Moguldom Media to Launch Documentary-Focused Film Company (Exclusive)
Moguldom Media is expanding into the film business, The Hollywood Reporter has learned exclusively.
After seven years building a group of pop culture web sites targeting African Americans into Moguldom Media, with ad sales this year of more expected to exceed $15 million, founder and CEO Jamarlin Martin is launching Moguldom Films, with ambitious plans to produce edgy, news-driven documentaries he calls “docutainment.”
The initial plan is to complete six documentaries this year at a cost of about $200,000 each, starting with Gunland, about the impact of gun violence on the African American community in Chicago. Martin anticipates making 15 documentaries a year beginning in 2014.
Martin has tapped Barion Grant, associate producer of the 2003 documentary Tupac Resurrection, as executive vp of Moguldom Films.
While the privately-held company, which operates pop culture web sites including Bossip, Lossip, Mommynoire and Hip Hop Wired, plans to self-finance the documentaries, Martin has also launched a Kickstarter campaign to raise $25,000 toward the cost of the first documentary. As of Thursday he had $339 pledged with 39 days to go.

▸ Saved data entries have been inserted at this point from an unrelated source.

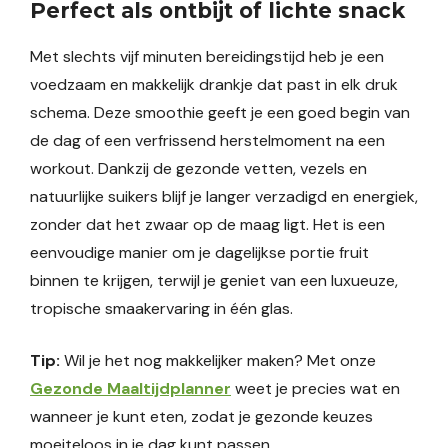
Perfect als ontbijt of lichte snack
Met slechts vijf minuten bereidingstijd heb je een
voedzaam en makkelijk drankje dat past in elk druk
schema. Deze smoothie geeft je een goed begin van
de dag of een verfrissend herstelmoment na een
workout. Dankzij de gezonde vetten, vezels en
natuurlijke suikers blijf je langer verzadigd en energiek,
zonder dat het zwaar op de maag ligt. Het is een
eenvoudige manier om je dagelijkse portie fruit
binnen te krijgen, terwijl je geniet van een luxueuze,
tropische smaakervaring in één glas.
Tip:
Wil je het nog makkelijker maken? Met onze
Gezonde Maaltijdplanner
weet je precies wat en
wanneer je kunt eten, zodat je gezonde keuzes
moeiteloos in je dag kunt passen.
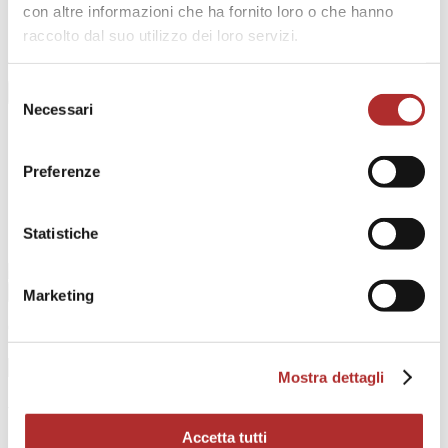
Attività
con altre informazioni che ha fornito loro o che hanno
Pubblicazioni e convegni
raccolto dal suo utilizzo dei loro servizi.
News
Contatti
Selezione
Necessari
del
Home
consenso
Lo Studio
Professionisti
Preferenze
Attività
Pubblicazioni e convegni
News
Statistiche
Contatti
Marketing
Come possiamo aiutarti?
Mostra dettagli
Whistleblowing
Accetta tutti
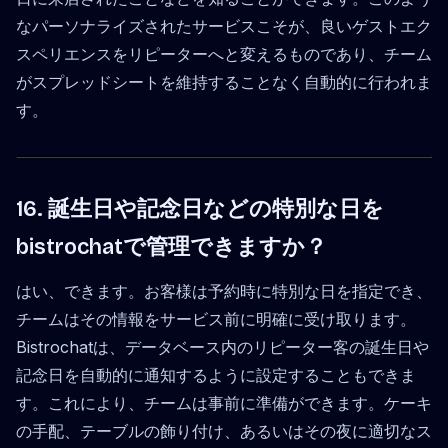
なパーソナライズされたサービスこそが、良いゲストエク
スペリエンスをリピーターへと変えるものであり、チーム
がスプレッドシートを維持することなく自動的に行われま
す。
16. 誕生日や記念日などの特別な日を
bistrochatで管理できますか？
はい、できます。お客様は予約時に特別な日を指定でき、
チームはその情報をサービス前に明確に受け取ります。
Bistrochatは、データベース内のリピーター客の誕生日や
記念日を自動的に通知するように設定することもできま
す。これにより、チームは事前に準備ができます。ケーキ
の手配、テーブルの飾り付け、あるいはその夜に適切なス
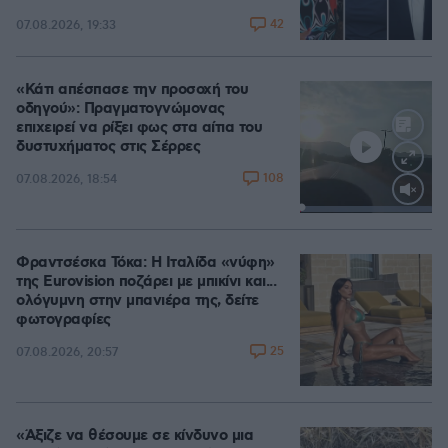
42
07.08.2026, 19:33
«Κάτι απέσπασε την προσοχή του
οδηγού»: Πραγματογνώμονας
επιχειρεί να ρίξει φως στα αίτια του
δυστυχήματος στις Σέρρες
108
07.08.2026, 18:54
Loaded
:
100.00%
Φραντσέσκα Τόκα: Η Ιταλίδα «νύφη»
της Eurovision ποζάρει με μπικίνι και...
ολόγυμνη στην μπανιέρα της, δείτε
φωτογραφίες
25
07.08.2026, 20:57
«Άξιζε να θέσουμε σε κίνδυνο μια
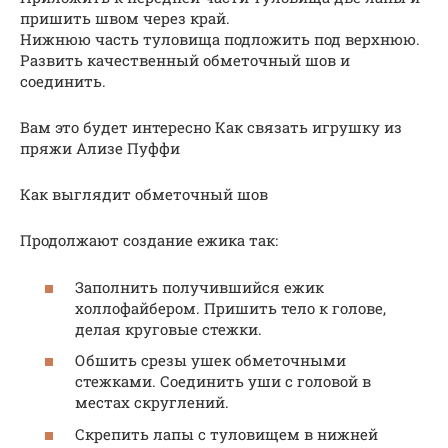
пришить швом через край.
Нижнюю часть туловища подложить под верхнюю.
Развить качественный обметочный шов и
соединить.
Вам это будет интересно Как связать игрушку из
пряжи Ализе Пуффи
Как выглядит обметочный шов
Продолжают создание ежика так:
Заполнить получившийся ежик
холлофайбером. Пришить тело к голове,
делая круговые стежки.
Обшить срезы ушек обметочными
стежками. Соединить уши с головой в
местах скруглений.
Скрепить лапы с туловищем в нижней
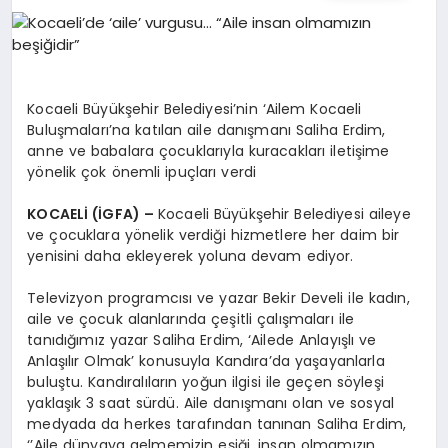
EĞITIM
EKONOMI
Kocaeli Büyükşehir Belediyesi’nin ‘Ailem Kocaeli
Buluşmaları’na katılan aile danışmanı Saliha Erdim,
HABERLER
anne ve babalara çocuklarıyla kuracakları iletişime
yönelik çok önemli ipuçları verdi
KOCAELİ (İGFA) –
Kocaeli Büyükşehir Belediyesi aileye
MAGAZIN
ve çocuklara yönelik verdiği hizmetlere her daim bir
yenisini daha ekleyerek yoluna devam ediyor.
Televizyon programcısı ve yazar Bekir Develi ile kadın,
SAĞLIK
aile ve çocuk alanlarında çeşitli çalışmaları ile
tanıdığımız yazar Saliha Erdim, ‘Ailede Anlayışlı ve
Anlaşılır Olmak’ konusuyla Kandıra’da yaşayanlarla
SPOR
buluştu. Kandıralıların yoğun ilgisi ile geçen söyleşi
yaklaşık 3 saat sürdü. Aile danışmanı olan ve sosyal
medyada da herkes tarafından tanınan Saliha Erdim,
‘’Aile dünyaya gelmemizin eşiği, insan olmamızın
TEKNOLOJI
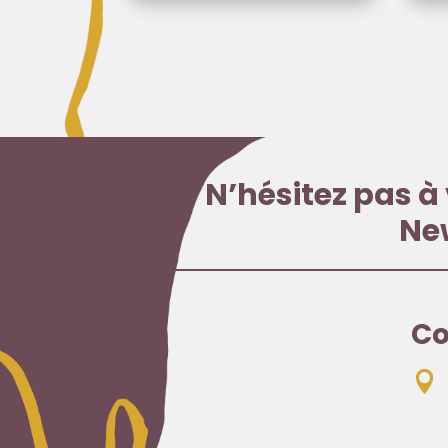
N’hésitez pas à 
Ne
Co

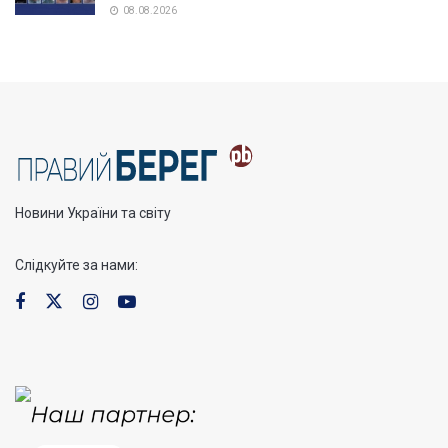
08.08.2026
Новини України та світу
Слідкуйте за нами:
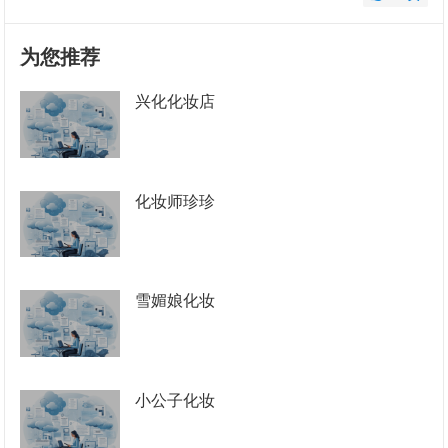
为您推荐
兴化化妆店
化妆师珍珍
雪媚娘化妆
小公子化妆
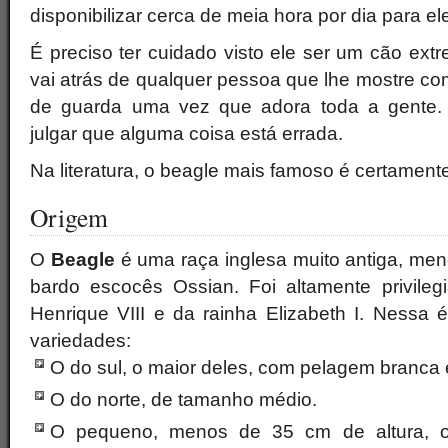
disponibilizar cerca de meia hora por dia para el
É preciso ter cuidado visto ele ser um cão ex
vai atrás de qualquer pessoa que lhe mostre c
de guarda uma vez que adora toda a gente. 
julgar que alguma coisa está errada.
Na literatura, o beagle mais famoso é certament
Origem
O
Beagle
é uma raça inglesa muito antiga, menc
bardo escocês Ossian. Foi altamente privileg
Henrique VIII e da rainha Elizabeth I. Nessa 
variedades:
O do sul, o maior deles, com pelagem branca 
O do norte, de tamanho médio.
O pequeno, menos de 35 cm de altura, o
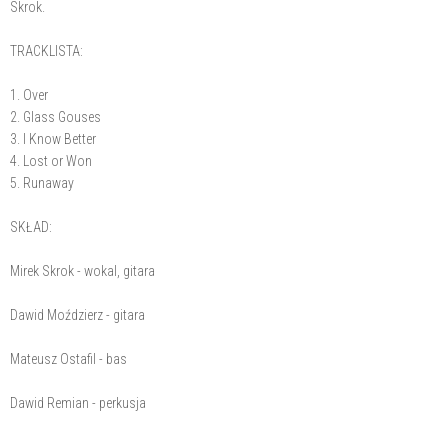
Skrok.
TRACKLISTA:
1. Over
2. Glass Gouses
3. I Know Better
4. Lost or Won
5. Runaway
SKŁAD:
Mirek Skrok - wokal, gitara
Dawid Moździerz - gitara
Mateusz Ostafil - bas
Dawid Remian - perkusja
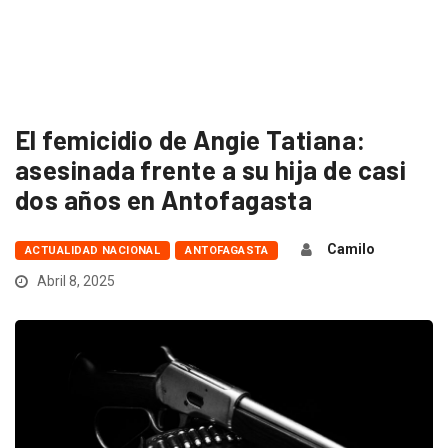
El femicidio de Angie Tatiana:
asesinada frente a su hija de casi
dos años en Antofagasta
Camilo
ACTUALIDAD NACIONAL
ANTOFAGASTA
Abril 8, 2025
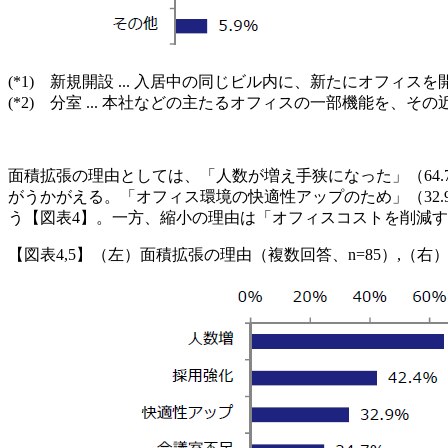
(*1) 新規開設 ... 入居中の同じビル内に、新たにオフィス
(*2) 分室 ... 本社などの主たるオフィスの一部機能を、
面積拡張の理由としては、「人数が増え手狭になった」（64.
がうかがえる。「オフィス環境の快適性アップのため」（32
う【図表4】。一方、縮小の理由は「オフィスコストを削減する
【図表4,5】（左）面積拡張の理由（複数回答、n=85）,（右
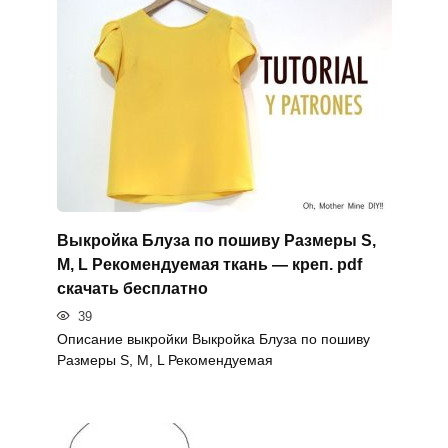
Выкройка Блуза по пошиву Размеры S,
M, L Рекомендуемая ткань — креп. pdf
скачать бесплатно
39
Описание выкройки Выкройка Блуза по пошиву
Размеры S, M, L Рекомендуемая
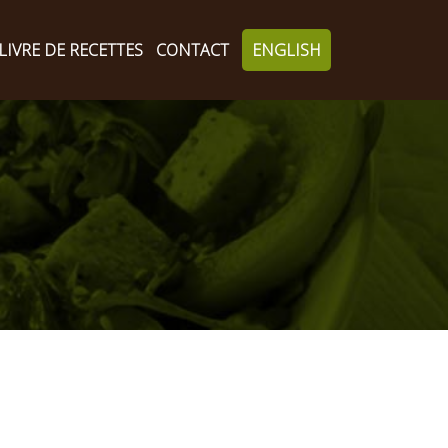
LIVRE DE RECETTES
CONTACT
ENGLISH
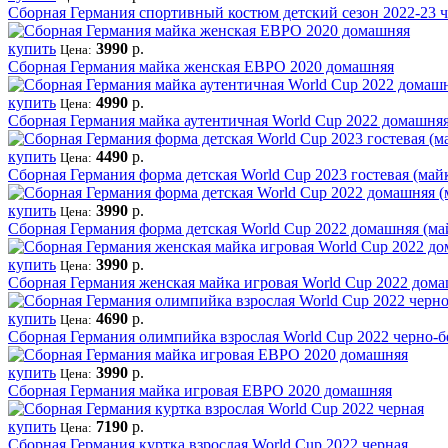
Сборная Германия спортивный костюм детский сезон 2022-23 
купить
3990
р.
Цена:
Сборная Германия майка женская ЕВРО 2020 домашняя
купить
4990
р.
Цена:
Сборная Германия майка аутентичная World Cup 2022 домашня
купить
4490
р.
Цена:
Сборная Германия форма детская World Cup 2023 гостевая (ма
купить
3990
р.
Цена:
Сборная Германия форма детская World Cup 2022 домашняя (м
купить
3990
р.
Цена:
Сборная Германия женская майка игровая World Cup 2022 дом
купить
4690
р.
Цена:
Сборная Германия олимпийка взрослая World Cup 2022 черно-б
купить
3990
р.
Цена:
Сборная Германия майка игровая ЕВРО 2020 домашняя
купить
7190
р.
Цена:
Сборная Германия куртка взрослая World Cup 2022 черная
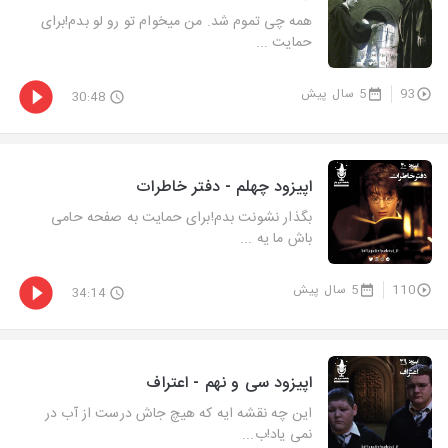
همه چی تموم شد. من میخوام تو رو لو بدم!برای
حمایت ...
93
5 سال پیش
30:48
اپیزود چهلم - دفتر خاطرات
بگذار نشونت بدم!برای حمایت به صفحه حامی
باش ما یه ...
110
5 سال پیش
34:14
اپیزود سی و نهم - اعتراف
این چه نقشه ایه که هیچ جاش درست از آب در
نمی یاد!ب...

“That’s just a test for one specific film,” says Martin. “We believe this is an opportunity to allow our audience to have skin in the game, to be a part of the process. It’s better that we go to our audience than to Silicon Valley or JP Morgan Chase. If we can leverage our loyalty with our audience and have that authenticity behind us, we just believe that makes the product and organization stronger.”
Martin plans to market his documentaries on the Moguldom websites, and make them available on iTunes or other portals, before selling them to cable or pay TV or to a streaming service like Netflix, Hulu or Amazon, and then on VOD and Home Video.
Martin was a currency trader before launching his Internet businesses, and remains a believer in using research and data.
“Our audience is mostly over 30,” says Martin, “so we believe we have an educated demographic. We ran studies and surveys against our audience where essentially they’re confirming our third party research that they want to see documentaries.”
Martin began by producing short videos for the websites. “We built a team up that just focused on video,” he said. “When we think about what is the long term vision of the company, we see ourselves going directionally into the next generation smart TVs where our users will download a smart television app to watch our documentaries.”
“There are many fascinating and important stories to tell,” adds Grant, “and so many new ways to bring them to today’s audiences.”
Martin says there is not much competition in the niche he hopes to fill.
“When you look at things like documentaries,” says Martin, “you say ‘hey how many companies are investing in documentaries period’? ‘How many companies are investing in documentaries for African Americans’? So there’s not really a competitor out there.”